Some deal for Syria, finally?

Staffan de Mistura


The endorsement of a plan to establish four major deescalation zones in Syria by the sponsors of the Astana peace talks on the Syrian conflict offers a glimmer of hope that a settlement may hobble on its way.

The Moscow-proposed deal was signed by Russia, Iran and Turkey, the three ceasefire guarantors and major players in the Syrian crisis, and has the tacit agreement of Damascus and the Syrian opposition coalition represented at the recent Astana meeting.

The areas covered by the deal are the entire Idlib province, parts of Latakia, Aleppo, Hama and Homs provinces, the Daraa and Quneitra provinces and the Ghouta suburb of Damascus.

Turkish President Recep Tayyip Erdogan said the deal would solve “50 per cent” of the Syrian crisis. He might be right.

The idea of deescalation zones, as proposed by Russia, entails areas where, as the name suggests, there will be reduced levels of tension, and fighting, by having them under the control of the main international players, like the three above.

That differs somehow from Turkey’s suggestion of no-fly zones and of areas where refugees could gather, which would be controlled by international organisations only.

But whatever they are called, as long as such areas are created and people are spared more misery, they should be welcome.

Russian President Vladimir Putin said, “as far as I could tell”, US President Donald Trump endorsed the plan in a telephone conversation last week.

The idea of safe havens is not new; it was supported by Turkey right from the start of the six-year-old conflict, a position Turkey maintained even during Barack Obama’s term.

Obama did not adopt the proposal for fear that it could lead to US military involvement.

Obama’s hands-off policy did nothing to stop the escalation of the conflict in Syria. If anything, it tacitly encouraged a situation that led to heightened tension, more killings and exacerbation of the refugee crisis.

Now, at last, some steps are taken that might lead to peace in Syria.
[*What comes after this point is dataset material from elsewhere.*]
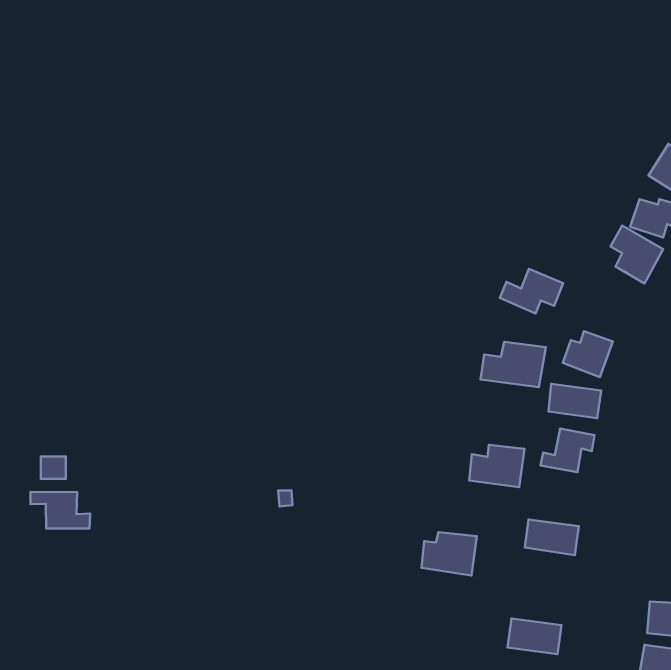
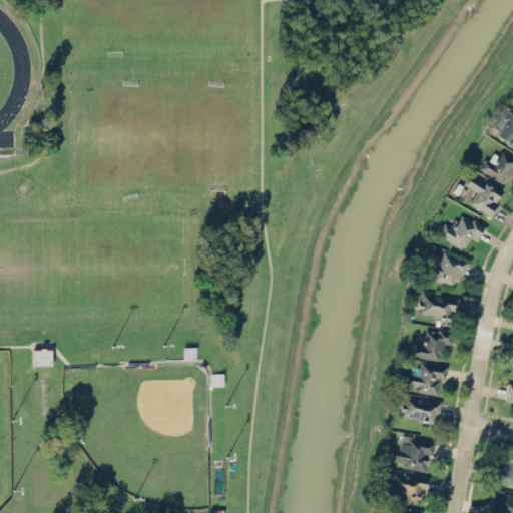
building: [500,269,563,314] -> [438,215,486,249]
building: [480,342,546,387] -> none
building: [469,445,525,487] -> [405,365,447,397]
building: [31,492,90,528] -> none
building: [421,532,477,576] -> [393,439,435,472]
According to the deal, the purpose of the safe areas is to “put an immediate end to violence” and “provide conditions for the safe and voluntary return of refugees”, and, of course, immediate delivery of relief supplies.

It should give new impetus to the efforts for peace, slated to continue with more talks in Geneva, in late May and again in Astana, in mid-July.

It seems that measures to arrive at peace in Syria are finally given a chance.

They should be given wide support, both by the immediate actors in the conflict — Damascus and the opposition — and by the international community at large.

Hope for peace should not be allowed to die. Syrians well deserve it.